Some of the mobilization approaches include public awareness drives through partnership with the media, UN agencies, and local leaders.

“In August 2015, I launched a Stop Cervical Cancer campaign, which resulted in more women seeking cervical cancer screenings,” she said, adding that Malawi is in the process of constructing a national cancer centre in the nation’s capital city, Lilongwe.

During the meeting, the First Ladies called for specific global commitments in improving the delivery of quality health care and treatment to all forms of cancer affecting women and the rest of the population in Africa.
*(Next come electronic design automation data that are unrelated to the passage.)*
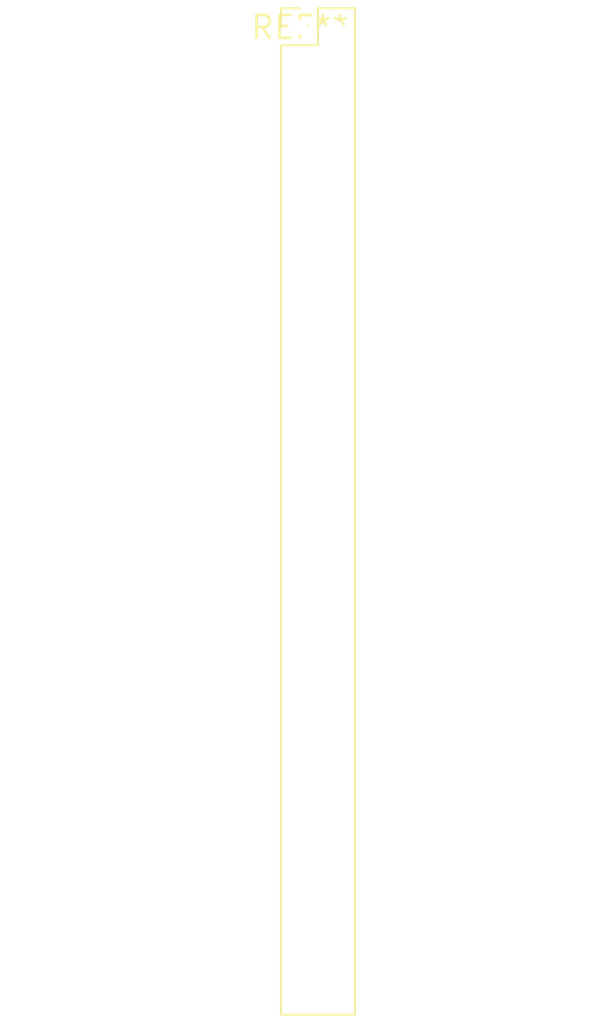
<source format=kicad_pcb>
(kicad_pcb (version 20240108) (generator pcbnew)

  (general
    (thickness 1.6)
  )

  (paper "A4")
  (layers
    (0 "F.Cu" signal)
    (31 "B.Cu" signal)
    (32 "B.Adhes" user "B.Adhesive")
    (33 "F.Adhes" user "F.Adhesive")
    (34 "B.Paste" user)
    (35 "F.Paste" user)
    (36 "B.SilkS" user "B.Silkscreen")
    (37 "F.SilkS" user "F.Silkscreen")
    (38 "B.Mask" user)
    (39 "F.Mask" user)
    (40 "Dwgs.User" user "User.Drawings")
    (41 "Cmts.User" user "User.Comments")
    (42 "Eco1.User" user "User.Eco1")
    (43 "Eco2.User" user "User.Eco2")
    (44 "Edge.Cuts" user)
    (45 "Margin" user)
    (46 "B.CrtYd" user "B.Courtyard")
    (47 "F.CrtYd" user "F.Courtyard")
    (48 "B.Fab" user)
    (49 "F.Fab" user)
    (50 "User.1" user)
    (51 "User.2" user)
    (52 "User.3" user)
    (53 "User.4" user)
    (54 "User.5" user)
    (55 "User.6" user)
    (56 "User.7" user)
    (57 "User.8" user)
    (58 "User.9" user)
  )

  (setup
    (pad_to_mask_clearance 0)
    (pcbplotparams
      (layerselection 0x00010fc_ffffffff)
      (plot_on_all_layers_selection 0x0000000_00000000)
      (disableapertmacros false)
      (usegerberextensions false)
      (usegerberattributes false)
      (usegerberadvancedattributes false)
      (creategerberjobfile false)
      (dashed_line_dash_ratio 12.000000)
      (dashed_line_gap_ratio 3.000000)
      (svgprecision 4)
      (plotframeref false)
      (viasonmask false)
      (mode 1)
      (useauxorigin false)
      (hpglpennumber 1)
      (hpglpenspeed 20)
      (hpglpendiameter 15.000000)
      (dxfpolygonmode false)
      (dxfimperialunits false)
      (dxfusepcbnewfont false)
      (psnegative false)
      (psa4output false)
      (plotreference false)
      (plotvalue false)
      (plotinvisibletext false)
      (sketchpadsonfab false)
      (subtractmaskfromsilk false)
      (outputformat 1)
      (mirror false)
      (drillshape 1)
      (scaleselection 1)
      (outputdirectory "")
    )
  )

  (net 0 "")

  (footprint "PinHeader_2x28_P2.00mm_Vertical" (layer "F.Cu") (at 0 0))

)

</source>
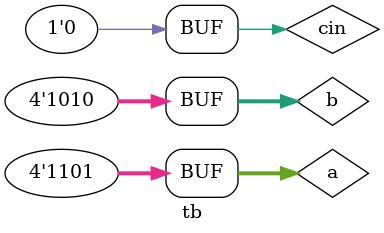
<source format=v>
module tb();
reg [3:0] a,b;
reg cin;
wire carry;
wire [3:0] sum;
ripplecarryadder RCA(a,b,cin,sum,carry);
initial
begin
a=4'b0001;b=4'b0010; cin=0;
#10 a=4'b0100;b=4'b0101; cin=1;
#10 a=4'b0111;b=4'b1000; cin=0;
#10 a=4'b1001;b=4'b1010; cin=1;
#10 a=4'b1101;b=4'b1010; cin=0;
end
initial
begin
$monitor ("%t ,a=%b , b=%b, cin=%b, sum=%b, carry=%b", $time , a, b, cin, sum, carry);
end
endmodule 
</source>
Increasing health financing for universal treatment and cancer care, establishment of special departments and sections under the Ministry of Health, to deal with cancer-related issues, and rolling out vaccines for cancer, emerged as key and immediate commitments for implementation.

“Bold leadership is needed for African presidents in financing health care by increasing budgetary allocation to the health sector,” said Princess Nikky Onyeri of the Breast Cancer Foundation, and Director General of the African First Ladies against Cancer initiative.

“There is also a need of making health insurance mandatory. Why should people be obsessed insuring things like cars but not their health?” Onyeri wondered.

The meeting in New York attracted participation of four First Ladies from Malawi, Lesotho, Gambia, and Ghana with South African and Nigerian First Ladies represented by senior government officials.

The meeting was held under the theme “Looking forward to a future without cancers: Implementation of access to medicines, diagnostics and treatment.”